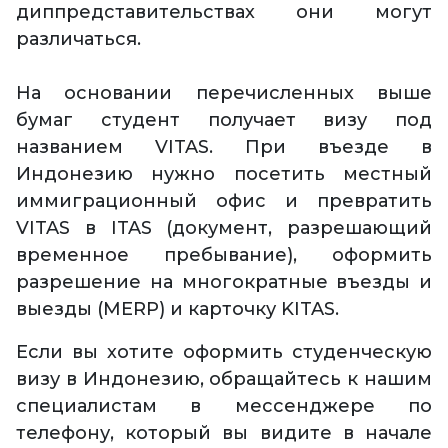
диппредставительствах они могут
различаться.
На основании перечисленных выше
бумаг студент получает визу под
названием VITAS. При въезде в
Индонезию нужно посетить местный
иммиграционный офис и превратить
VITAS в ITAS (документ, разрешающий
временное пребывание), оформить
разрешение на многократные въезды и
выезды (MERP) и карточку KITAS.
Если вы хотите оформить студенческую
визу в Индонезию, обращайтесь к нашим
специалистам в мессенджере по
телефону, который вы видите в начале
---
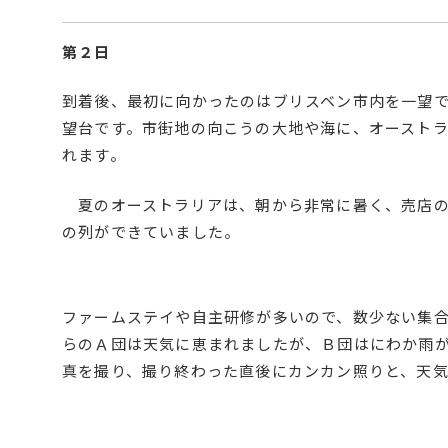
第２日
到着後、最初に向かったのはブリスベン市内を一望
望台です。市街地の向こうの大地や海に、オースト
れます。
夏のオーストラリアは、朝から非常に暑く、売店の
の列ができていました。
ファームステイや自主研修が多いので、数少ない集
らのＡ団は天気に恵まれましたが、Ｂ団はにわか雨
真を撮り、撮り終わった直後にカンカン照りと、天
==
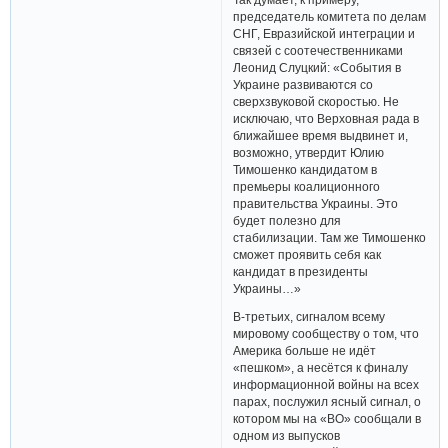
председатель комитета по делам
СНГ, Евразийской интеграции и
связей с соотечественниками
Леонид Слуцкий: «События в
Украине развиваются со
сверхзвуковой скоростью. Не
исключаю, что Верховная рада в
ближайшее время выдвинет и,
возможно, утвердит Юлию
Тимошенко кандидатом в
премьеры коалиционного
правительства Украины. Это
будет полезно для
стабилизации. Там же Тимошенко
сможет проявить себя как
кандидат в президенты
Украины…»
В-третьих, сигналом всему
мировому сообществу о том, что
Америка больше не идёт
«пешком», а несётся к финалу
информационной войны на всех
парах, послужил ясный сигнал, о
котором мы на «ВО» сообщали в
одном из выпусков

Your instructions >> Your answer should consist of each line of the data above in which the word "оформить" occurs.

Exercise solution >>
временное пребывание), оформить
Если вы хотите оформить студенческую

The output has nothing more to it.